This is a remarkably simple crunchy salad that is filled with cancer fighting plant chemicals. Arugula is a zesty leafy vegetable in the cabbage family rich in sulforaphanes which promote normal detoxification function. Fennel is an aromatic vegetable rich in Vitamin C and a phytochemical called anethole which promotes normal inflammation function by blocking a damaging and cancer promoting cell factor called tumor necrosis factor. Fennel is a member of the parsley family is also rich in quercetin, limonene and beta-carotene.
6-8 servings
This recipe is vegan, vegetarian, gluten free, dairy free and egg free
Salad
- 2 bunches arugula leaves, rinsed and dried
- 1 large fennel bulb. ends trimmed
- 1//4 cup snipped cut chives
- Tear the arugula leaves in to pieces and place in a large salad bowl.
- Thinly slice the entire fennel bulb into paper thin strips with a sharp paring knife.

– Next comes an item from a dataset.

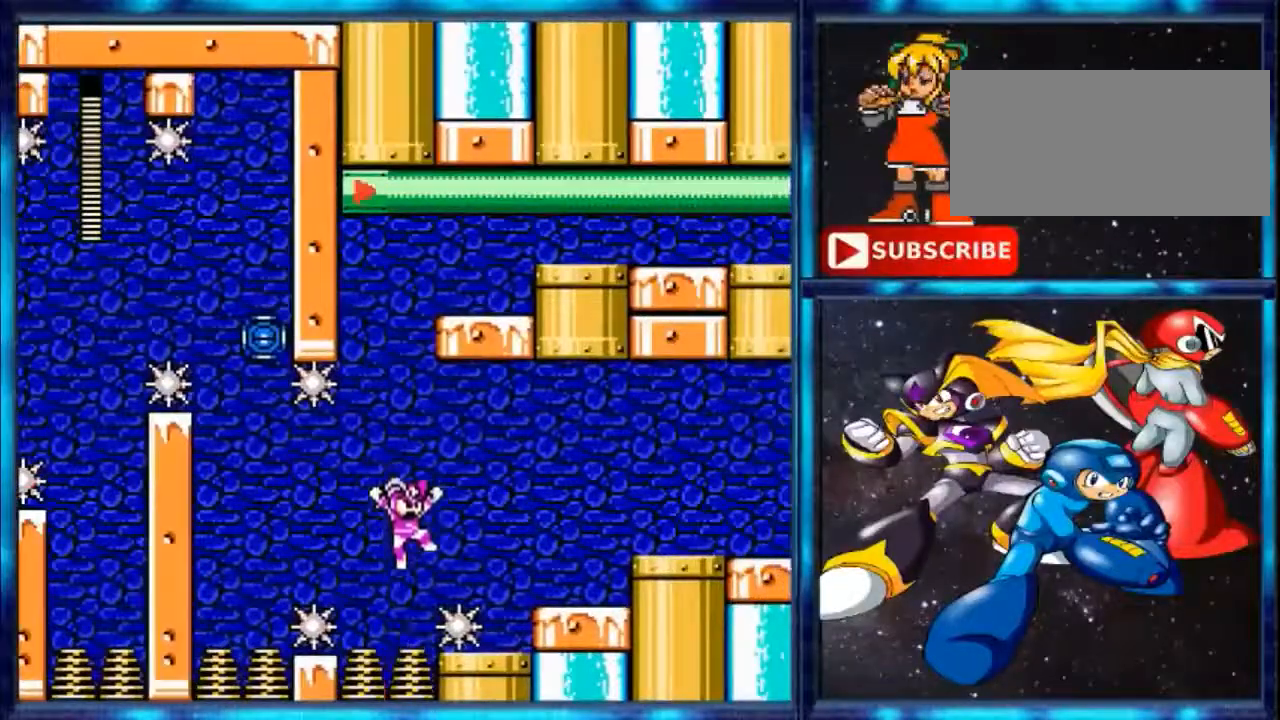
{"buttons": [], "events": []}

- Add the chives and toss with dressing.
Serve immediately
Dressing
- 3 tablespoons extra virgin olive oil
- 3 tablespoons champagne vinegar
- 1 teaspoon Dijon mustard
- sea salt and freshly ground pepper to taste
- Whisk all of the ingredients together in a bowl.
Optional additions
- roasted golden or red beets
- crumbled goat cheese or sheep’s milk feta cheese
- pitted kalamata olives
- dried cranberries
- canellini beans or garbanzo beans
- toasted walnuts or pine nuts
- roasted butter nut squash, cubed
- sliced chicken breast or salmon
This recipe is adapted from Nourishing Meals: Healthy Gluten Free Recipes for the Whole Family by Alissa Segersten and Tom Malterre, M.S., C.N.